York explained that efficient dispatch can be auto piloted by gathering weather data, such as cloud coverage.

With such data, he explained “we know where the shadow is on the ground and we know when and how much we’ll gain and lose solar.

This is a key area of importance for the Floridian utility due to the amount of cloud cover Orlando experiences.

According to Fox reportage, calling Florida the ‘Unshine’ State, the province earlier this year entered its cloudiest winter period in 84 years.

The state spends a lot of time under cloud cover, says the OUC in a blog post, a weather pattern caused by warm waters hugging its coastlines, sea breezes coming from the east and west, high humidity and long rainy seasons. Orlando specifically can see 277 days of partly cloudy or cloudy weather a year.

This is why such tech being developed by the OUC could prove critical. As the clouds set in, the sun and its solar energy disappear. Thus, a method like PV smoothing mitigates this, allowing for optimal consumption.

“With that information, we can then dispatch the energy storage to take solar from fluctuating crazily to smooth out curves, hence PV/solar smoothing.

“Beyond that it will also automatically detect when we are in a demand event. The system is connected to the building’s demand meters and will detect when we’re in a demand event and switch to demand mitigation mode, where it does peak shaving operations.

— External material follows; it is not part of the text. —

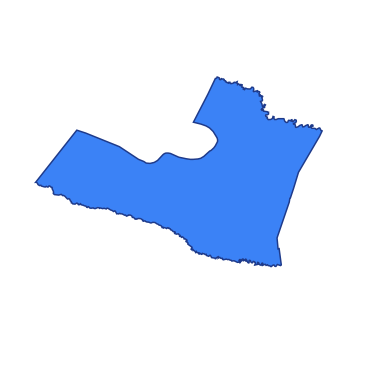 San Roque, Corrientes, Argentina (Equal Earth projection), rotated 250°
{"feature_id": "61730980B67401199188792", "entity_name": "San Roque", "entity_type": "district", "adm_level": 2, "iso_a3": "ARG", "parent_name": "Argentina", "parent_adm1": "Corrientes", "projection": "equal_earth", "projection_center": [-58.642, -28.676], "detail": "fine", "context": "isolated", "style": "filled", "palette": "blue", "viewbox_px": 384, "rotation_deg": 250, "n_neighbors": 0, "source": "geoboundaries", "source_scale": "gbopen_adm2", "svg_char_len": 6086}
<svg xmlns="http://www.w3.org/2000/svg" viewBox="0 0 384 384"><g transform="rotate(250 192 192)"><path d="M254.6,48.4L254.4,49.1L252.8,49.8L251.7,49.8L250.2,50.9L250.0,52.3L249.1,52.5L247.3,55.0L246.8,56.2L247.1,56.5L247.1,57.1L246.0,58.1L245.9,58.5L246.6,59.7L246.3,60.4L244.6,61.3L244.3,62.0L243.6,62.1L243.4,61.8L242.5,61.7L240.3,62.0L238.8,61.7L238.3,61.2L237.6,61.3L236.6,61.9L234.7,65.7L234.5,68.3L232.8,69.3L232.7,70.1L231.7,71.0L228.4,72.4L227.8,72.9L227.9,74.0L227.1,74.6L225.2,74.7L224.3,75.3L223.1,74.9L222.4,75.7L221.6,75.9L220.6,78.0L221.0,79.7L220.8,80.2L219.8,81.0L219.2,80.8L218.6,81.4L219.1,83.1L218.3,83.2L218.2,83.7L217.5,84.0L216.6,85.6L216.0,85.9L215.0,87.5L213.6,87.9L213.3,88.3L213.8,89.3L213.6,89.7L212.0,90.4L211.3,91.5L210.8,93.8L210.0,94.4L209.5,95.4L209.6,98.1L208.8,99.5L208.3,99.5L208.3,100.5L206.9,102.4L206.8,103.8L205.4,105.6L205.8,106.1L205.6,107.3L202.9,109.4L201.6,111.0L200.6,111.4L200.4,111.8L200.7,112.9L200.2,113.4L197.2,113.8L197.0,114.8L196.4,115.7L196.7,116.2L196.6,116.9L195.8,117.6L195.4,118.8L193.3,120.7L193.0,121.7L191.8,122.1L191.7,123.3L192.1,124.3L191.7,124.6L191.7,125.8L190.3,127.2L188.5,127.3L188.2,128.4L185.9,129.3L185.8,129.8L186.0,130.2L185.5,130.5L185.4,131.4L185.6,132.2L184.6,134.5L182.6,136.2L182.3,136.3L181.9,135.8L181.2,136.3L181.0,137.9L180.3,138.2L179.2,139.4L178.5,141.0L177.1,142.5L176.9,143.1L176.9,144.9L175.9,146.9L174.2,148.0L173.2,149.2L172.3,149.6L171.2,151.2L169.9,151.8L169.0,151.7L168.9,152.5L168.3,152.4L167.9,152.7L168.2,153.4L167.1,155.1L166.4,155.6L166.8,156.7L166.1,157.3L166.2,157.9L165.4,158.1L164.8,159.0L163.8,159.0L163.1,159.9L161.2,160.8L160.5,162.2L159.7,161.7L159.5,162.2L158.8,161.7L157.7,163.0L157.4,164.8L157.1,165.1L156.3,165.1L155.3,166.0L154.5,165.3L154.0,166.3L153.0,166.7L153.2,167.5L152.9,167.9L151.2,168.7L150.6,168.5L150.4,168.8L150.5,169.3L149.0,170.6L148.4,170.8L147.9,169.5L147.5,169.4L147.0,169.8L146.9,170.3L145.7,170.4L145.4,170.8L144.3,170.3L140.2,173.1L139.7,173.0L139.3,172.2L138.8,172.1L138.5,171.6L138.0,171.8L138.4,172.4L138.3,172.8L137.7,173.3L136.7,172.9L136.5,173.7L134.9,174.7L134.0,174.7L134.5,175.8L133.5,175.8L132.9,176.9L132.1,177.1L132.5,177.8L132.1,178.1L131.2,177.8L131.2,179.2L130.3,179.4L130.1,179.9L130.6,181.0L130.2,181.1L129.9,182.2L128.7,183.0L128.6,184.0L127.4,183.9L125.9,185.7L126.4,187.3L125.0,187.9L123.7,187.9L121.9,191.1L121.3,191.1L121.2,191.6L121.9,192.5L122.3,194.6L121.8,194.8L120.9,194.1L121.1,195.4L120.9,195.9L120.3,196.0L119.5,196.8L119.5,197.6L119.0,198.0L118.1,197.8L117.6,198.2L117.2,201.3L116.2,202.5L116.0,203.7L115.0,204.4L114.5,205.4L113.5,205.8L113.0,208.0L110.3,210.7L110.0,212.4L109.1,212.8L109.4,213.4L111.0,213.5L111.0,213.0L111.4,212.7L112.2,213.5L112.1,214.1L111.7,214.4L111.1,214.3L110.2,214.8L110.4,215.3L111.4,215.6L111.7,216.6L111.2,217.4L110.7,217.5L110.0,216.7L109.7,217.0L110.5,219.6L109.3,220.0L109.2,218.8L108.7,218.9L108.2,220.0L106.6,220.4L106.0,220.9L106.0,221.4L108.1,222.3L108.1,222.9L107.5,223.4L106.0,223.4L105.2,223.8L104.8,224.5L105.0,225.0L105.8,225.6L105.7,226.2L105.2,226.7L104.5,226.9L104.3,227.3L103.5,227.3L101.9,226.0L101.5,229.0L102.2,228.9L103.4,229.6L102.9,230.4L101.0,230.5L100.0,231.1L99.8,231.6L100.0,232.1L101.1,233.2L101.0,234.0L100.2,234.1L99.3,232.6L98.9,232.8L99.1,236.0L97.7,236.5L97.8,238.0L96.8,238.4L95.9,240.0L95.1,240.4L94.8,241.1L95.5,242.7L95.5,243.7L95.3,244.1L94.0,244.4L93.6,244.8L93.4,245.4L94.7,247.4L92.6,250.0L92.7,250.6L93.1,251.0L109.0,254.5L109.1,253.4L119.7,256.2L121.5,257.6L149.2,279.9L152.6,281.8L152.6,282.3L160.3,288.4L174.1,298.8L200.7,330.9L205.3,335.6L205.1,335.0L205.5,334.3L208.3,334.0L208.7,333.4L208.2,330.2L209.5,329.5L210.0,328.7L210.8,326.5L212.5,325.6L212.6,328.3L213.5,328.4L213.9,328.0L214.2,327.1L212.6,324.7L212.9,323.9L213.3,323.7L215.2,324.1L215.6,323.8L215.6,322.0L215.0,319.5L215.2,318.8L215.4,318.3L217.3,318.5L217.7,317.9L217.7,316.0L217.0,313.9L217.1,311.9L217.6,311.5L219.7,312.0L220.4,311.7L220.8,310.8L221.2,310.6L221.7,310.8L221.6,313.0L222.7,314.2L223.8,314.5L224.8,313.4L223.9,311.6L223.7,310.8L224.4,310.0L224.9,310.1L225.3,310.7L225.8,310.6L225.9,310.0L225.2,309.0L226.3,307.6L226.2,307.0L225.1,306.1L224.8,305.5L225.1,304.3L226.7,303.4L229.5,303.4L231.4,298.2L231.3,296.0L231.8,294.5L232.9,294.1L234.7,294.8L235.3,294.0L233.6,292.7L233.3,291.6L233.3,290.4L234.0,288.4L235.6,287.8L236.5,288.4L237.7,287.3L238.7,287.3L239.2,287.8L238.7,289.4L239.1,290.6L240.8,291.2L241.0,290.5L241.7,290.2L243.4,287.0L244.8,287.2L245.3,286.8L244.6,286.4L244.6,285.8L245.7,285.3L246.3,285.9L246.7,287.2L246.6,289.1L247.7,289.5L248.7,290.8L249.5,290.2L249.2,289.4L248.0,288.7L247.9,288.1L248.3,287.5L250.8,287.8L253.7,287.4L253.6,289.0L254.2,289.7L257.3,290.0L257.2,290.7L257.7,291.1L258.6,290.4L258.9,288.5L259.4,288.1L259.7,288.4L259.6,289.2L259.9,289.4L261.3,288.4L262.5,289.8L263.1,289.7L263.9,288.8L263.6,287.8L263.8,287.5L264.8,287.9L265.2,284.3L265.7,284.1L267.5,285.2L268.5,285.4L269.6,285.0L270.0,284.0L269.0,282.4L269.0,281.6L270.0,279.2L271.2,278.0L271.3,277.4L270.3,276.7L270.2,276.2L270.5,276.0L271.2,276.6L271.2,275.5L272.6,276.1L273.3,274.8L274.5,275.3L275.1,274.5L275.1,275.4L275.6,275.7L275.9,274.9L276.3,274.8L276.6,273.5L277.7,272.6L277.4,271.6L278.5,272.0L279.1,271.3L280.2,272.1L280.0,269.8L280.7,269.2L280.1,267.6L280.5,266.3L280.4,265.7L281.2,265.1L282.1,265.2L282.5,264.2L281.8,263.8L281.8,263.3L282.6,263.0L283.2,261.9L284.0,261.8L284.2,261.3L285.0,261.5L285.9,260.4L286.6,260.7L287.4,260.3L287.8,259.1L288.4,258.5L287.8,257.8L287.9,256.9L288.2,256.6L288.4,257.1L289.1,256.6L289.8,256.7L291.2,255.4L291.4,254.8L290.8,254.5L290.5,253.6L290.7,252.8L278.3,240.2L257.1,217.2L252.7,223.7L249.3,227.8L246.2,230.4L241.6,232.6L234.2,234.1L232.2,233.9L230.6,233.2L227.4,229.7L226.0,227.6L224.6,224.3L224.4,222.6L221.4,215.3L220.7,211.7L221.0,208.9L222.3,204.2L223.1,201.9L225.0,198.3L229.2,191.5L235.6,184.9L236.8,182.8L237.5,180.8L237.5,179.1L237.0,177.5L233.4,170.4L232.7,166.6L233.2,162.4L234.8,158.9L237.2,157.1L241.0,152.9L259.4,139.3L283.7,112.3L289.5,104.9L254.6,48.4Z" fill="#3b82f6" stroke="#1e3a8a" stroke-width="1.5"/></g></svg>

York elaborated that the current development being tested involves the ability of the lab to automatically do microgrid controls, recognising when the grid falls out and going into a microgrid mode.

“We also have a user interface that we’ve developed with it that will eventually give operators in the dispatch centre the ability to go in and turn certain features on or off, automate or make certain features manual.”

As the power system evolves and becomes more complex with more renewable energy sources coming online, testing these technologies will be crucial, especially to ensure that we have a power grid fit for purpose.

And as tech innovation only continues to climb in scope and ambition, Gardenia’s portfolio will certainly be one to keep an eye on.